27 апреля. Вторник. <…> Вчера написал две статейки для радио, сегодня — три. Это в первомайский парад.
…Похоронили Немировича. Над фасадом театра овальный портрет его в виде тех овальных медальонов, которые вставлены у него в кабинете в шкафы, где хранится переписка. Пять красных флагов с крепом — и все. Ветрено, ветер закрутил флаги на палки. Люди почти прильнули к газетам, читают ноту полякам. Провожало мало народу.
7 мая. Пятница. <…> Написал два рассказа “Слово о полку Игореве” и “Восьмушка”, задумал третий…
Вчера П.П.Кончаловский угощал меня — по случаю статьи моей о нем, “которая осветила мою работу откуда-то со стороны и светом необыкновенным”. Радовался, что в “Буграх” хозяйство прибавилось — четыре огромных блиндажа на его усадьбе, где стояло 8 танков, “склад под картофель чудесный!”.
<…> Звонят из “Московского большевика”: мы напечатаем статью, но если вы изымете похвалы Булгакову, а оставите похвалы театру. Я отказался. Пусть лучше статья не появится. И вообще, решил статьи прекратить. Это дело не жизненное. <…>
Печатается роман М.Шолохова “Они сражались за родину”. Веселый разговор, с войной не соприкасающийся. Заглавие — по Хемингуэю, стиль — по Л.Толстому. содержание — липа из передовой. Смотрел “Нашествие” Л.Леонова. Удручающе. Лучше всех вышел изменник — городской голова Фаюнин — остальные взяты напрокат из гражданской войны. <…>
11 мая. Вторник. Дал переписать два рассказа Нине Ивановне, машинистке. “Работа так кстати, — говорит она, — у меня недавно умерла мама. От истощения. Как заснула. Я вхожу в дверь, а она смотрит. Говорить не может, нет сил. Посмотрела и закрыла глаза. Ждала. Какая сила воли! Хотела посмотреть в последний раз”.
13 мая. Четверг.
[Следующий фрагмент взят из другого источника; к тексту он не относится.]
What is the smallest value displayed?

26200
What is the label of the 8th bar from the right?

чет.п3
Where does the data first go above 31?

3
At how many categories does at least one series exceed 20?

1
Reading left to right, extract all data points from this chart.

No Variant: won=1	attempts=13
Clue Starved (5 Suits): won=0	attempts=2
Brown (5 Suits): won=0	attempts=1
Переехали на дачу Сейфуллиной в Переделкино. Вернее, перетащился я с Тамарой, а завтра приедет Ник.Вл.
18 мая. Вторник. <…> Вчера начался дождь. Сегодня холодно так, что в пиджаке не согреешься. Сидим, закрыв окна, читаем Горького: превосходный писатель, широко размахивается, по-богатырски, а валит кустарник, ибо воюет не с дремучим лесом, куда заглянуть боится — как бы не заблудиться! — а с парком. И затем, странное отношение к России, будто он знает больше, чем она. И вообще, гордыня неимоверная! Раньше мне нравились воспоминания его, а теперь они кажутся лапшой. Рассказы куда лучше, хотя система образов очень однообразна, а сентенции невыносимы. И все же человек великий — и дай нам бог побольше таких! Я не встречал другого, кто бы с такой верой верил в невозможное: возможность перестроить мир и человека. Впрочем, вера тем и вера, чтоб верить в невероятное.